Interestingly, the lender argued that recognition of the acceleration exception may cause borrowers to default intentionally and “court” acceleration and foreclosure in order to avoid prepayment liability.  The Seventh Circuit dismissed this, however, as “implausible given the ramifications of default for a borrower’s credit rating and the ability of the lender to sidestep the ploy by suing only for overdue payments as they mature, together with attorney’s fees.”  Id.  [I’m not sure I agree with the Court on this point.  I’ve seen an intentional default, and in the Coca Cola Bottling case discussed below the borrower ostensibly took this approach.]

2.  McCae.  The next in the line of three cases, decided in 1990 by the Indiana Court of Appeals, is McCae Management v. Merchants National Bank, 553 N.E.2d 884 (Ind. Ct. App. 1990).  The case surrounded a loan for the construction and operation of two nursing homes and involved two promissory notes secured by real estate mortgages.  The notes provided that there was no right to prepayment.  On the other hand, the notes did not have yield maintenance provisions.  Id. at 886.  Before maturity, however, the borrower sold the two healthcare facilities and requested payoff amounts from the lender.  The lender demanded a “yield maintenance fee,” though that term appeared nowhere in any of the loan documents.  The borrower paid a reduced yield maintenance fee under protest and then filed suit, arguing that the yield maintenance fee was not warranted since it was not mentioned in the notes of mortgages.  The Indiana Court of Appeals upheld the fee assessment and cited with approval the general rule in LHDId. at 888.  “When [borrower] sought to prepay, it was attempting to vary the terms of the previously existing agreement.  In essence, it was negotiating a new contract which would deprive [lender] of the interest it was to receive as consideration for making the loans [borrower] sought at the time.  Clearly, [lender] was entitled to negotiate for and receive a ‘yield maintenance fee’ in lieu of the interest it would lose by prepayment.”  Id

3.  Coca Cola Bottling.  The last Indiana case on point is Coca Cola Bottling Company v.

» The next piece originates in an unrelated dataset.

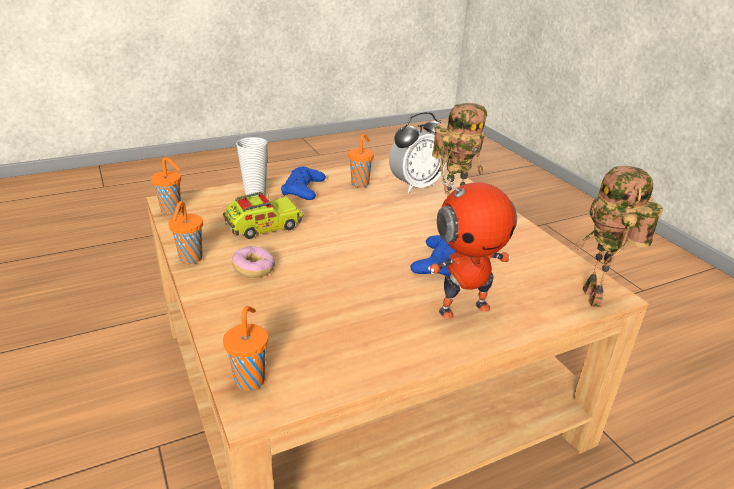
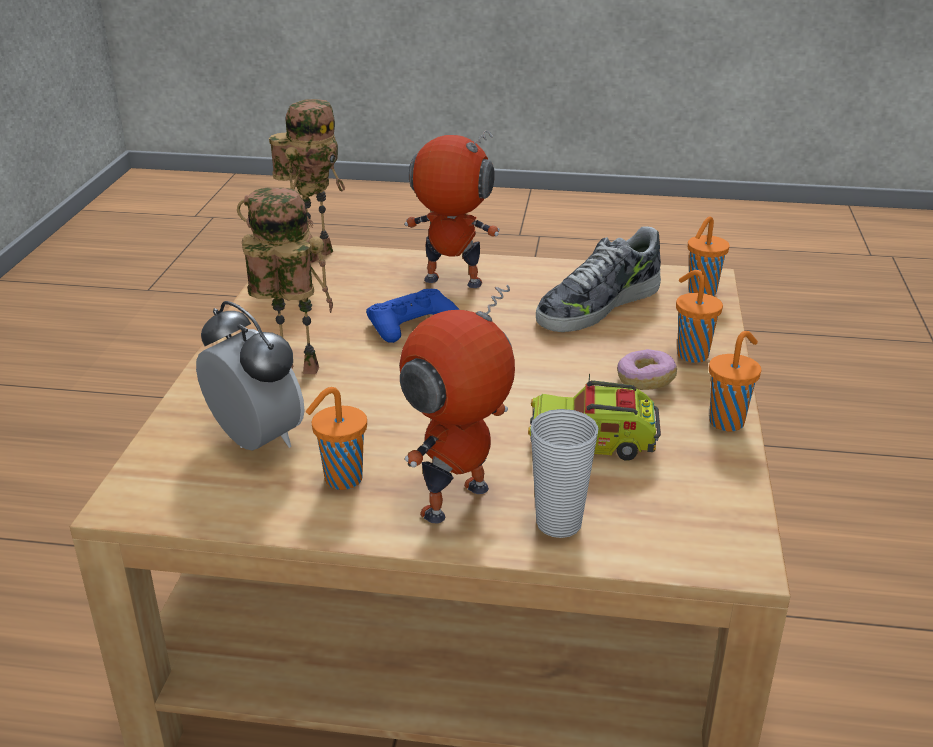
camera: 145 degrees left, 0 degrees up
(172, 210) = (738, 530): orange cup -> orange cup (690, 354)
(303, 189) = (458, 503): blue game controller -> toy robot
(332, 326) = (597, 305): none -> shoe
(415, 186) = (256, 441): alarm clock -> alarm clock turned 45 degrees clockwise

Citizens Bank, 583 N.E.2d 184 (Ind. Ct. App. 1991).  The very complicated dispute surrounded a loan to Coca Cola Bottling of Portland, Indiana that was secured by the bottling plant property.  The relevant loan agreement prohibited any prepayment before a certain date.  The borrower ultimately stopped its interest payments to the lender in the hope that the lender would accelerate the loan obligation (seemingly as predicted by the lender’s lawyers in LHD).  The pertinent issue in Coca Cola Bottling was whether acceleration was an exclusive remedy.  Without actually using the words “prepayment premium” or “yield maintenance fees,” the lender argued it was entitled to interest as agreed for the full term of the loan documents, even if the lender accelerated, on the theory that the lender should receive the benefit of its bargain.  The Court concluded, however, that once the lender chose to accelerate the maturity date and render the borrower’s debt immediately due and payable, the lender could not pursue any other remedy because other remedies were not available.  “Acceleration, when acted upon, by maturing the debt, precludes any other remedy; the parties are receiving the benefit of  the bargain as contemplated by the specific terms of their agreement by acceleration.”  Id. at 190.  In other words, as a general proposition, lenders can’t recover both default and yield maintenance remedies.